Standout Sales Professional top 5 competences

Among the changing market circumstances faced by Sales organizations worldwide is the changing modern workforce. The new generation of millennial and Gen-Z professionals have brought and continue to bring their own unique traits, skills, and values to companies. Nevertheless, there are a handful of timeless competences that have remained essential to becoming a successful Sales executive. In this article we outline 5 core competences needed to become a stand-out in the Sales profession.

1. Business acumen

The first competence we want to discuss is perhaps the one that is also the hardest to define and the most difficult to develop. We would define a person with business acumen as someone with an affinity for how businesses work. They have an intuitive understanding of good business practices and how to represent oneself and their organization. Additionally, they have a good (acquired) knowledge of market conditions in their specific niche. They stay up to date with trends and developments and are proactive in responding to them. They know their competition inside and out and are able to develop comprehensive strategies and business plans to achieve their commercial targets.

Business acumen can only partly be taught: it depends, to an extent, on a person’s natural disposition and commercial mindedness. However, it is still useful for an ambitious sales professional to devote time to further developing themselves in this area. Here are some suggestions to train business acumen:

• Read the economic, financial and business sections of daily newspapers.
• Do a scan of your direct market competition. Get to know the ins- and outs through networking.
• Learn about the (financial) structures of companies.
• Look up inspiring examples of business leaders and study their career trajectories.

2. Leadership

Even for autonomously operating Sales professionals without team responsibilities, leadership remains an important skill to have and develop. Why?

Because leadership comes in at almost every level of work in Sales. From inside sales teams to customer service employees, from office management to direct colleagues to marketing colleagues: no matter your level of independence in your Sales role, you will deal with people that work together with you to achieve common goals. Your ability to assist, collaborate with and, most importantly, motivate those colleagues is essential to your development in Sales. Below are a few questions you can ask yourself to reflect on your level of leadership within your direct team.
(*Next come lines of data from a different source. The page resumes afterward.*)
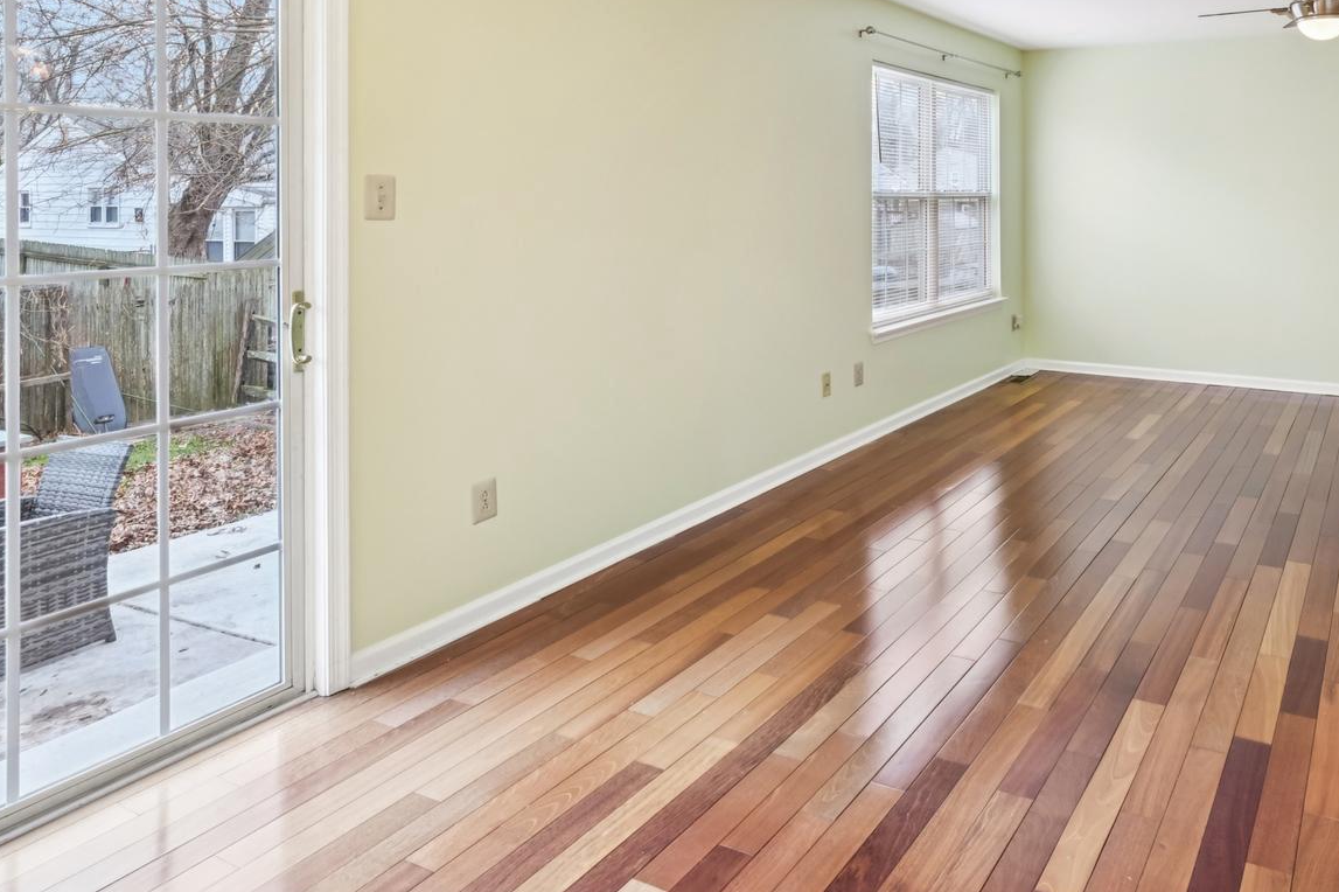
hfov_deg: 67.6
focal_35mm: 25
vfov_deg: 48.9
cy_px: 204
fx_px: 930
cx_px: 983
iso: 280
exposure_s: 1/15
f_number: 8
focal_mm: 14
• How do you deal with colleagues that don’t deliver work you need in time?
• How do you make sure you keep your communication clear and professional, keeping everyone aligned towards a common goal?
• How do you motivate your team after a commercial failure?
• How do you differentiate your approach to a colleague depending on their personality? Do you think a tailored approach is needed at all?

Leadership comes in at almost every level of work in Sales

3. Stress resistance

No matter the industry, organization or context you are working in, any sales professional will need excellent stress resistance in order to build continuous success. Adhering to strict deadlines and targets and making tough decisions under time pressure are inherent aspects to sales.

Some people will naturally be more resistant to stress than others. However, there are ways to train yourself in dealing with stress. Below are a few suggestions from us:

• Take some time to reflect on a recent situation you found stressful. How did you deal with the situation at the time? How did it affect your mood? Identify points of strong emotion for you and try to pinpoint the underlying cause.
• What do you need from other people during times of stress? Do you need help from your colleagues, or would you rather be left alone? Discuss with your colleagues how to most efficiently work with you during crises or stressful times.
• Define the circumstances when you are at your best and at your worst. How can you mitigate circumstances that make you perform at your worst? Does, for instance, a change of scenery work for you during those times? Or do you maybe need to tweak your work schedule?

4. Drive for results

An obvious and indispensable competence for a sales professional is a drive for results. The ideal sales executive is someone who can deal with setbacks and obstacles without losing motivation or energy. The first step in developing a drive for results is to have clearly defined and well-thought out goals; in a previous article we described just how to set goals for the year ahead.

After you have your goals clearly in mind, there are several areas in which to differentiate yourself as an excellent sales professional:

• Continue in achieving goals that others have given up on.
• Be able to remotivate a demotivated team for the commercial goals you have in mind.
• Know when it is time to admit to small defeats in order to progress to big wins.
• Keep track of all of your goals on the calendar and know what to do to achieve them day by day.

5. Political sensitivity

Finally, aside from a deep understanding of business, of leadership and of performing under high pressure, an outstanding sales executive will need to bring a healthy dose of political sensitivity. This means you are able to maneuver your way through corporate politics in a sensitive manner. Knowing how to always show appropriate deference to your superiors and respect to your direct reports, you can not only resolve conflicts, but anticipate them.

Here are a couple of questions to help you reflect on your level of political sensitivity:

• How do you deliver bad news to a superior?
• How do you handle it when your superiors impose a policy you disagree with?
• Have you ever had to mediate between two people in your organization? How would you handle such a situation?
• How would you orient yourself in an organization with a different culture than what you are used to?